Senator Rodney Ellis Files Multiple Criminal Justice Package
(Austin)// -- - Senator Rodney Ellis (D-Houston) filed a number of criminal justice bills to address problems associated with Texas crime labs and other areas of the criminal justice system that have resulted in the conviction of innocent Texans. Senate Bill 223 will establish a Texas Innocence Commission to examine cases of innocent citizens who have been wrongfully convicted, identify the causes of those convictions, and recommend changes in the criminal justice system to prevent such future carriages of injustice. "The bottom line is an Innocence Commission is good law enforcement," said Ellis. "It ensures the protection of the innocent and the conviction of the guilty. I'm all for being tough on crime, but if the state plans to spend hundreds of millions of dollars to build more prisons this session, we can at the very least invest in policies to make sure we are locking up the right people."
Ellis also wants to make sure that once the wrongfully incarcerated are released from prison that the process for restoring their rights is less burdensome and that they are adequately compensated. Procedural hurdles and resistance from the Board of Pardons and Paroles makes it extremely difficult for exonerees to have their rights restored and receive compensation. Senate Bill 227 would simplify the process for exonerees to receive the pardon for innocence required to restore their rights as citizens, and Senate Bill 87 would remove the obstacle of requiring a letter from the prosecuting district attorney before an exonoree can receive compensation. Senate Bill 225 would bring the Texas statute for wrongful imprisonment compensation up to par with the Federal Justice For All Act, which provides reimbursement at a rate of $50,000/year for an individual who has been wrongfully imprisoned and $100,000/year for those wrongfully convicted that served on death row. "It's really a shame that that our state is willing to commit more resources to locking up innocent people than we are willing to invest into helping them put their lives back together. We can't give them back the precious years they were forced to suffer behind bars, but the least we can do is give them the support they need to build a brighter future," Ellis stated.
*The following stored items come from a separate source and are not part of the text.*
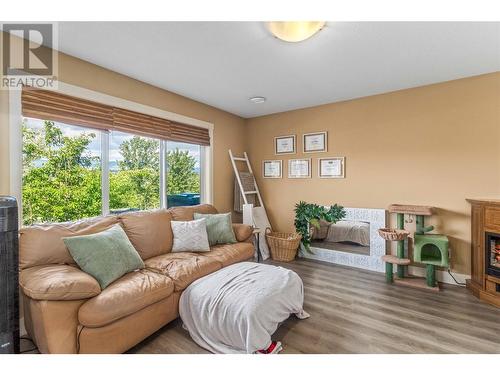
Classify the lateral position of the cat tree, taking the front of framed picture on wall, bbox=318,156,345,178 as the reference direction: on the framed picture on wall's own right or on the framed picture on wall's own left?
on the framed picture on wall's own left

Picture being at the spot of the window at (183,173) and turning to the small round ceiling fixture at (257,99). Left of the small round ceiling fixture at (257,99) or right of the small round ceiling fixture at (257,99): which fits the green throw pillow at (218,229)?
right

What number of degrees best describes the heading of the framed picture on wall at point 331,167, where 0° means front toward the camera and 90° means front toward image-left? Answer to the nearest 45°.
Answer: approximately 45°

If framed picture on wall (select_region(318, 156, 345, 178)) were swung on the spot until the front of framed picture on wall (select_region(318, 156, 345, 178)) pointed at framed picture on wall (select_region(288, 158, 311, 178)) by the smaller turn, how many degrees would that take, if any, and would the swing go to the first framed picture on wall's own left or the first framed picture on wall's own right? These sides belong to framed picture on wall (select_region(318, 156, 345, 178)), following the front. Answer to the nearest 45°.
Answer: approximately 45° to the first framed picture on wall's own right

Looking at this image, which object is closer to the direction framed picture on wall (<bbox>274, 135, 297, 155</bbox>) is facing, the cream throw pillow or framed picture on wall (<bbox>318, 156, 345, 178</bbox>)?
the cream throw pillow

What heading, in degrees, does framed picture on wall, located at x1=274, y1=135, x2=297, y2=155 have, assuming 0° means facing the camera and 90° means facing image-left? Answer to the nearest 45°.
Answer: approximately 45°
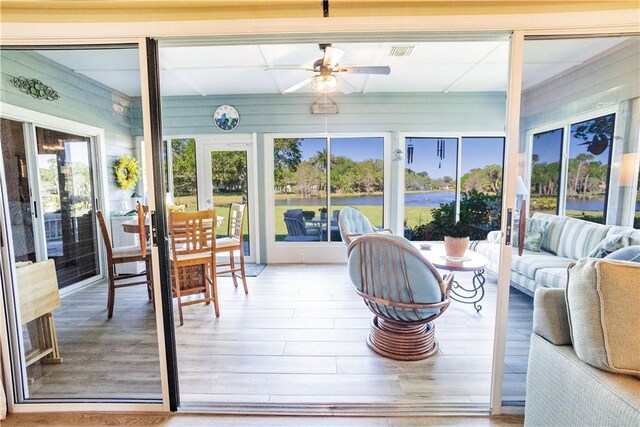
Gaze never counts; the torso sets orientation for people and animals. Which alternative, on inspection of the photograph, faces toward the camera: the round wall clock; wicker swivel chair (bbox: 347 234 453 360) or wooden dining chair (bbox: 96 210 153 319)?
the round wall clock

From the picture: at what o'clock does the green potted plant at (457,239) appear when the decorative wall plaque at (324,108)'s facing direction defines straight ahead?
The green potted plant is roughly at 11 o'clock from the decorative wall plaque.

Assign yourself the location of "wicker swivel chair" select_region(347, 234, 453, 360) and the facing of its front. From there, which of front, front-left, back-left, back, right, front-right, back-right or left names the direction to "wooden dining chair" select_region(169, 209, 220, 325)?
back-left

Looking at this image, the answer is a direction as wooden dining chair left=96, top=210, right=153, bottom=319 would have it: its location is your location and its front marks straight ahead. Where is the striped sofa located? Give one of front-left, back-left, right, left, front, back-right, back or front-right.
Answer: front-right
Senate Bill 228 would allow the Governor to issue multiple reprieves in cases where the guilt of someone scheduled to be executed may be in doubt. "It just makes sense that when situations arise where new evidence becomes available and the guilt of someone about to be executed may be in doubt, as happened with the Houston Crime Lab, that the governor should have the ability to delay an execution until we can be sure that someone is guilty."